● About this task:
Images are to be omitted, and the rest of the records reproduced exactly.

● Data records:
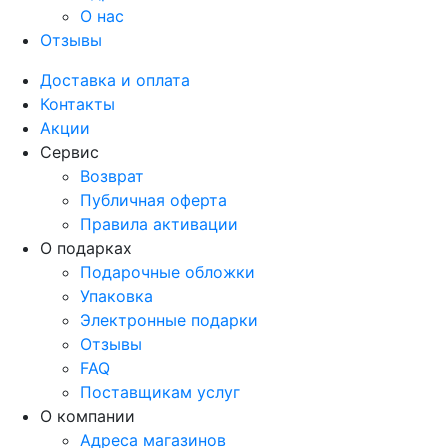
О нас
Отзывы
Доставка и оплата
Контакты
Акции
Сервис
Возврат
Публичная оферта
Правила активации
О подарках
Подарочные обложки
Упаковка
Электронные подарки
Отзывы
FAQ
Поставщикам услуг
О компании
Адреса магазинов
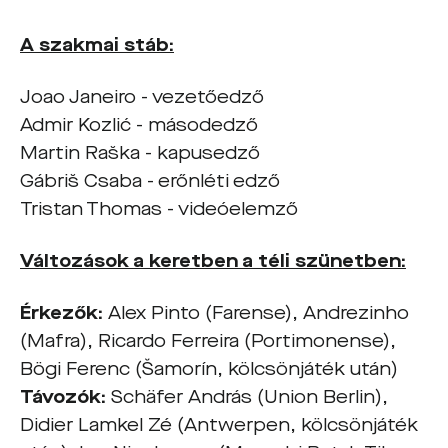
A szakmai stáb:
Joao Janeiro - vezetőedző
Admir Kozlić - másodedző
Martin Raška - kapusedző
Gábriš Csaba - erőnléti edző
Tristan Thomas - videóelemző
Változások a keretben a téli szünetben:
Érkezők:
Alex Pinto (Farense), Andrezinho
(Mafra), Ricardo Ferreira (Portimonense),
Bögi Ferenc (Šamorín, kölcsönjáték után)
Távozók:
Schäfer András (Union Berlin),
Didier Lamkel Zé (Antwerpen, kölcsönjáték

● Exercise output:
О нас
Отзывы
Доставка и оплата
Контакты
Акции
Сервис
Возврат
Публичная оферта
Правила активации
О подарках
Подарочные обложки
Упаковка
Электронные подарки
Отзывы
FAQ
Поставщикам услуг
О компании
Адреса магазинов
A szakmai stáb:
Joao Janeiro - vezetőedző
Admir Kozlić - másodedző
Martin Raška - kapusedző
Gábriš Csaba - erőnléti edző
Tristan Thomas - videóelemző
Változások a keretben a téli szünetben:
Érkezők:
Alex Pinto (Farense), Andrezinho
(Mafra), Ricardo Ferreira (Portimonense),
Bögi Ferenc (Šamorín, kölcsönjáték után)
Távozók:
Schäfer András (Union Berlin),
Didier Lamkel Zé (Antwerpen, kölcsönjáték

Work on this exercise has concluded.